PROBLEM TO WORK ON: In the entries below, begin at the line with "Bundesprogramm" and stop after the line with "importanti autori contemporanei"; output those lines exactly and omit the pictures.

Page-level text extractions:
○ ○ ○ ○ ○ ○ ○

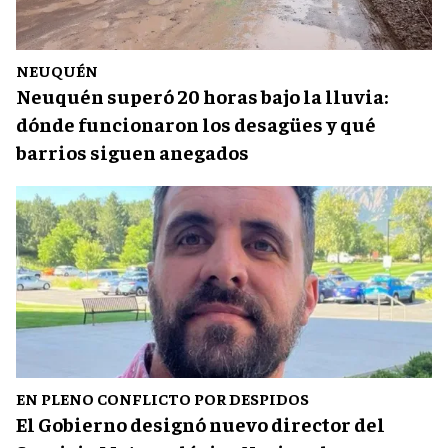
NEUQUÉN
Neuquén superó 20 horas bajo la lluvia:
dónde funcionaron los desagües y qué
barrios siguen anegados
EN PLENO CONFLICTO POR DESPIDOS
El Gobierno designó nuevo director del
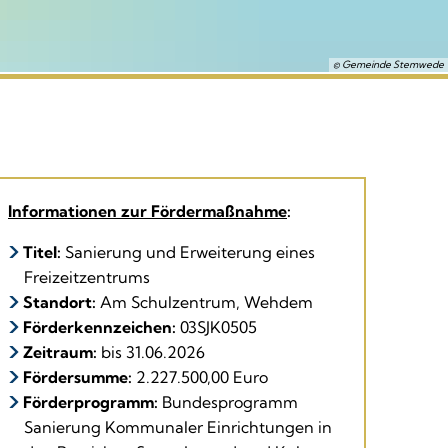
© Gemeinde Stemwede
Informationen zur Fördermaßnahme
:
Titel:
Sanierung und Erweiterung eines
Freizeitzentrums
Standort:
Am Schulzentrum, Wehdem
Förderkennzeichen:
03SJK0505
Zeitraum:
bis 31.06.2026
Fördersumme:
2.227.500,00 Euro
Förderprogramm:
Bundesprogramm
Sanierung Kommunaler Einrichtungen in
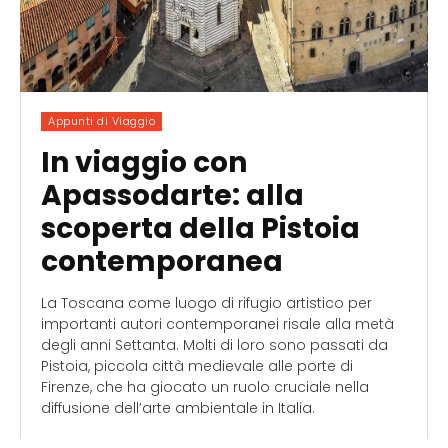
Appunti di Viaggio
In viaggio con
Apassodarte: alla
scoperta della Pistoia
contemporanea
La Toscana come luogo di rifugio artistico per
importanti autori contemporanei risale alla metà
degli anni Settanta. Molti di loro sono passati da
Pistoia, piccola città medievale alle porte di
Firenze, che ha giocato un ruolo cruciale nella
diffusione dell’arte ambientale in Italia.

○ ○ ○ ○ ○ ○ ○

RESULT OF THIS TASK:
Bundesprogramm
Sanierung Kommunaler Einrichtungen in
Appunti di Viaggio
In viaggio con
Apassodarte: alla
scoperta della Pistoia
contemporanea
La Toscana come luogo di rifugio artistico per
importanti autori contemporanei risale alla metà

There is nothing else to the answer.